> Given passage:
○ ○ ○

<H1> Information Extraction Classifier Using SpaCy and NLTK

In this notebook, I follow D. Sarkar's tutorial on info extraction using SpaCy. I will expand on this notebook further after deploying the full model and building its API.
[Link to full tutorial here!](https://towardsdatascience.com/a-practitioners-guide-to-natural-language-processing-part-i-processing-understanding-text-9f4abfd13e72)


In [54]:
import numpy as np
import pandas as pd
import seaborn as sns
import matplotlib as plt
import json
import requests
from bs4 import BeautifulSoup
import matplotlib.pyplot as plt
import os
import spacy
import nltk
nltk.download('stopwords')
from nltk.tokenize.toktok import ToktokTokenizer
import re
from contractions import CONTRACTION_MAP
import unicodedata

nlp = spacy.load('en_core_web_md', parse=True, tag=True, entity=True)
#nlp_vec = spacy.load('en_vecs', parse = True, tag=True, #entity=True)
tokenizer = ToktokTokenizer()
stopword_list = nltk.corpus.stopwords.words('english')
stopword_list.remove('no')
stopword_list.remove('not')

%matplotlib inline


[nltk_data] Downloading package stopwords to
[nltk_data]     /Users/georgehanna/nltk_data...
[nltk_data]   Unzipping corpora/stopwords.zip.


<H1>First let's get some sample data to practice on... </H1>

Here we use a combination of Python's request library and beautiful soup to scrape data from inshort

In [29]:
seed_urls = ['https://inshorts.com/en/read/technology',
             'https://inshorts.com/en/read/sports',
             'https://inshorts.com/en/read/world']

In [46]:
def build_dataset(seed_urls):
    news_data = []
    for url in seed_urls:
        #Save category
        news_category = url.split('/')[-1]
        resp = requests.get(url)
        soup = BeautifulSoup(resp.content, 'html.parser')

        #First get all the card titles and bodies (see bottom for loop)
        #Then, extract headlines, article bodies and place them in a dict
        news_articles = [{'news_headline': headline.find('span', 
                                                         attrs={"itemprop": "headline"}).string,
                          'news_article': article.find('div', 
                                                       attrs={"itemprop": "articleBody"}).string,
                          'news_category': news_category}
                         
                            for headline, article in 
                             zip(soup.find_all('div', 
                                               class_=["news-card-title news-right-box"]),
                                 soup.find_all('div', 
                                               class_=["news-card-content news-right-box"]))
                        ]
        news_data.extend(news_articles)
        
    df =  pd.DataFrame(news_data)
    df = df[['news_headline', 'news_article', 'news_category']]
    return df

In [49]:
df = build_dataset(seed_urls)
df.info()

○ ○ ○

> Work item A: Recast all of the collected data entries as a Markdown table with the columns "No." and "Text," giving each non-blank line its own numbered row. Leave the picture markers out of the table.
The notebook above and the entries that come next are separate, unrelated material.

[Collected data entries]
○ ○ ○

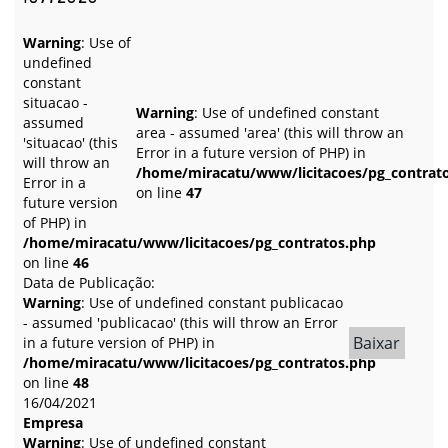
Warning
: Use of
undefined
constant
situacao -
Warning
: Use of undefined constant
assumed
area - assumed 'area' (this will throw an
'situacao' (this
Error in a future version of PHP) in
will throw an
/home/miracatu/www/licitacoes/pg_contrat
Error in a
on line
47
future version
of PHP) in
/home/miracatu/www/licitacoes/pg_contratos.php
on line
46
Data de Publicação:
Warning
: Use of undefined constant publicacao
- assumed 'publicacao' (this will throw an Error
Baixar
in a future version of PHP) in
/home/miracatu/www/licitacoes/pg_contratos.php
on line
48
16/04/2021
Empresa
Warning
: Use of undefined constant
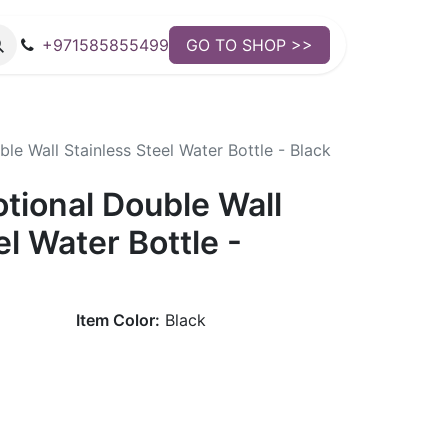
+971585855499
GO TO SHOP >>
e Wall Stainless Steel Water Bottle - Black
tional Double Wall
el Water Bottle -
Item Color:
Black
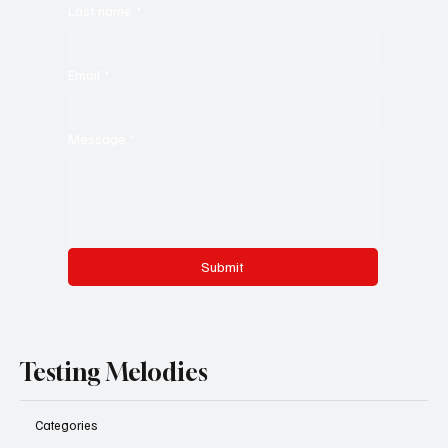
Last name
*
Email
*
Message
*
Submit
Testing Melodies
Categories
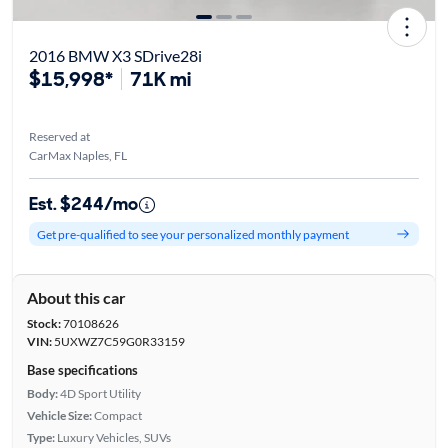
2016 BMW X3 SDrive28i
$15,998*
71K mi
Reserved at
CarMax Naples, FL
Est. $244/mo
Get pre-qualified to see your personalized monthly payment
About this car
Stock:
70108626
VIN:
5UXWZ7C59G0R33159
Base specifications
Body:
4D Sport Utility
Vehicle Size:
Compact
Type:
Luxury Vehicles, SUVs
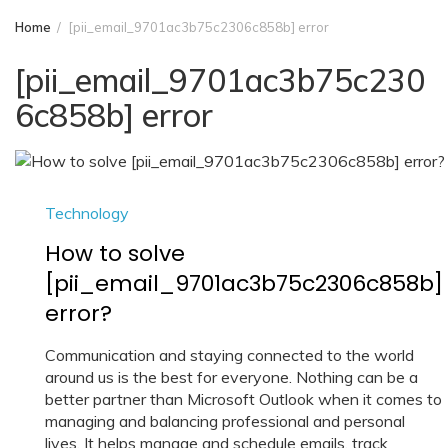
Home
[pii_email_9701ac3b75c2306c858b] error
[pii_email_9701ac3b75c230
6c858b] error
Technology
How to solve
[pii_email_9701ac3b75c2306c858b]
error?
Communication and staying connected to the world
around us is the best for everyone. Nothing can be a
better partner than Microsoft Outlook when it comes to
managing and balancing professional and personal
lives. It helps manage and schedule emails, track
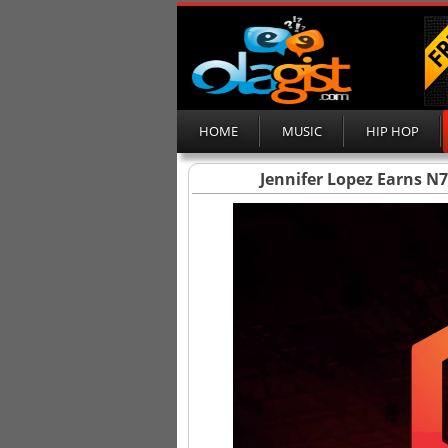
HOME
MUSIC
HIP HOP
Jennifer Lopez Earns N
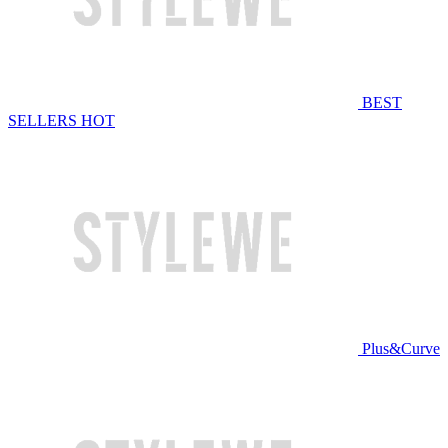
BEST
SELLERS
HOT
Plus&Curve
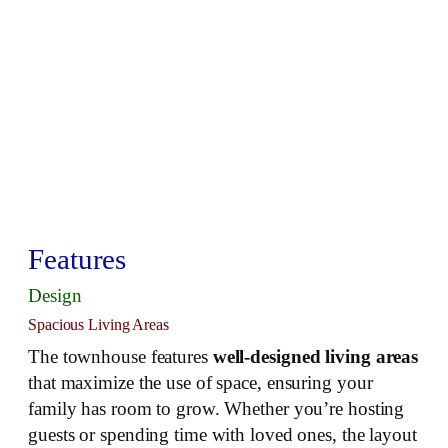
Features
Design
Spacious Living Areas
The townhouse features
well-designed living areas
that maximize the use of space, ensuring your
family has room to grow. Whether you’re hosting
guests or spending time with loved ones, the layout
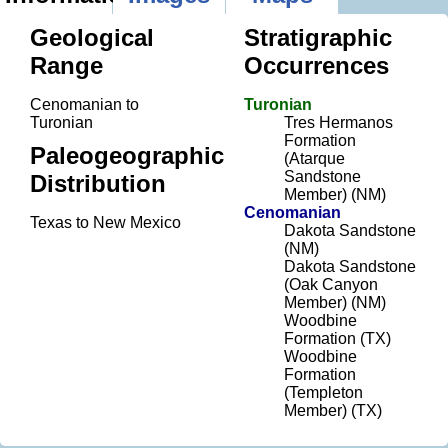
Geological
Stratigraphic
Range
Occurrences
Cenomanian to
Turonian
Turonian
Tres Hermanos
Formation
Paleogeographic
(Atarque
Sandstone
Distribution
Member) (NM)
Cenomanian
Texas to New Mexico
Dakota Sandstone
(NM)
Dakota Sandstone
(Oak Canyon
Member) (NM)
Woodbine
Formation (TX)
Woodbine
Formation
(Templeton
Member) (TX)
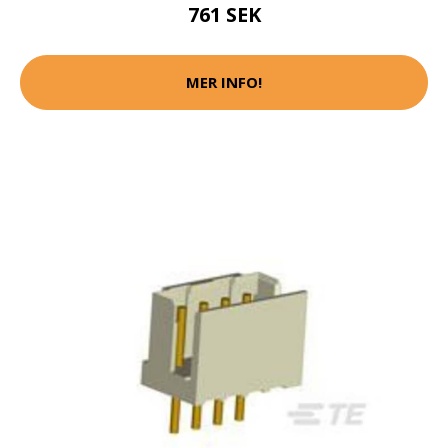
761 SEK
MER INFO!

○ ○ ○

> Work item B: Repeat word for word the part of the notebook that opens with the words containing "from nltk.tokenize.toktok import" and closes with "tokenizer = ToktokTokenizer()".

> Written solution A:
| No. | Text |
|---|---|
| 1 | Warning |
| 2 | : Use of |
| 3 | undefined |
| 4 | constant |
| 5 | situacao - |
| 6 | Warning |
| 7 | : Use of undefined constant |
| 8 | assumed |
| 9 | area - assumed 'area' (this will throw an |
| 10 | 'situacao' (this |
| 11 | Error in a future version of PHP) in |
| 12 | will throw an |
| 13 | /home/miracatu/www/licitacoes/pg_contrat |
| 14 | Error in a |
| 15 | on line |
| 16 | 47 |
| 17 | future version |
| 18 | of PHP) in |
| 19 | /home/miracatu/www/licitacoes/pg_contratos.php |
| 20 | on line |
| 21 | 46 |
| 22 | Data de Publicação: |
| 23 | Warning |
| 24 | : Use of undefined constant publicacao |
| 25 | - assumed 'publicacao' (this will throw an Error |
| 26 | Baixar |
| 27 | in a future version of PHP) in |
| 28 | /home/miracatu/www/licitacoes/pg_contratos.php |
| 29 | on line |
| 30 | 48 |
| 31 | 16/04/2021 |
| 32 | Empresa |
| 33 | Warning |
| 34 | : Use of undefined constant |
| 35 | +971585855499 |
| 36 | GO TO SHOP >> |
| 37 | e Wall Stainless Steel Water Bottle - Black |
| 38 | tional Double Wall |
| 39 | el Water Bottle - |
| 40 | Item Color: |
| 41 | Black |
| 42 | Last name |
| 43 | * |
| 44 | Email |
| 45 | * |
| 46 | Message |
| 47 | * |
| 48 | Submit |
| 49 | Testing Melodies |
| 50 | Categories |
| 51 | 2016 BMW X3 SDrive28i |
| 52 | $15,998* |
| 53 | 71K mi |
| 54 | Reserved at |
| 55 | CarMax Naples, FL |
| 56 | Est. $244/mo |
| 57 | Get pre-qualified to see your personalized monthly payment |
| 58 | About this car |
| 59 | Stock: |
| 60 | 70108626 |
| 61 | VIN: |
| 62 | 5UXWZ7C59G0R33159 |
| 63 | Base specifications |
| 64 | Body: |
| 65 | 4D Sport Utility |
| 66 | Vehicle Size: |
| 67 | Compact |
| 68 | Type: |
| 69 | Luxury Vehicles, SUVs |
| 70 | Home |
| 71 | [pii_email_9701ac3b75c2306c858b] error |
| 72 | [pii_email_9701ac3b75c230 |
| 73 | 6c858b] error |
| 74 | Technology |
| 75 | How to solve |
| 76 | [pii_email_9701ac3b75c2306c858b] |
| 77 | error? |
| 78 | Communication and staying connected to the world |
| 79 | around us is the best for everyone. Nothing can be a |
| 80 | better partner than Microsoft Outlook when it comes to |
| 81 | managing and balancing professional and personal |
| 82 | lives. It helps manage and schedule emails, track |
| 83 | HOME |
| 84 | MUSIC |
| 85 | HIP HOP |
| 86 | Jennifer Lopez Earns N |
| 87 | BEST |
| 88 | SELLERS |
| 89 | HOT |
| 90 | Plus&Curve |
| 91 | Features |
| 92 | Design |
| 93 | Spacious Living Areas |
| 94 | The townhouse features |
| 95 | well-designed living areas |
| 96 | that maximize the use of space, ensuring your |
| 97 | family has room to grow. Whether you’re hosting |
| 98 | guests or spending time with loved ones, the layout |
| 99 | Geological |
| 100 | Stratigraphic |
| 101 | Range |
| 102 | Occurrences |
| 103 | Cenomanian to |
| 104 | Turonian |
| 105 | Turonian |
| 106 | Tres Hermanos |
| 107 | Formation |
| 108 | Paleogeographic |
| 109 | (Atarque |
| 110 | Sandstone |
| 111 | Distribution |
| 112 | Member) (NM) |
| 113 | Cenomanian |
| 114 | Texas to New Mexico |
| 115 | Dakota Sandstone |
| 116 | (NM) |
| 117 | Dakota Sandstone |
| 118 | (Oak Canyon |
| 119 | Member) (NM) |
| 120 | Woodbine |
| 121 | Formation (TX) |
| 122 | Woodbine |
| 123 | Formation |
| 124 | (Templeton |
| 125 | Member) (TX) |
| 126 | 761 SEK |
| 127 | MER INFO! |

> Written solution B:
from nltk.tokenize.toktok import ToktokTokenizer
import re
from contractions import CONTRACTION_MAP
import unicodedata

nlp = spacy.load('en_core_web_md', parse=True, tag=True, entity=True)
#nlp_vec = spacy.load('en_vecs', parse = True, tag=True, #entity=True)
tokenizer = ToktokTokenizer()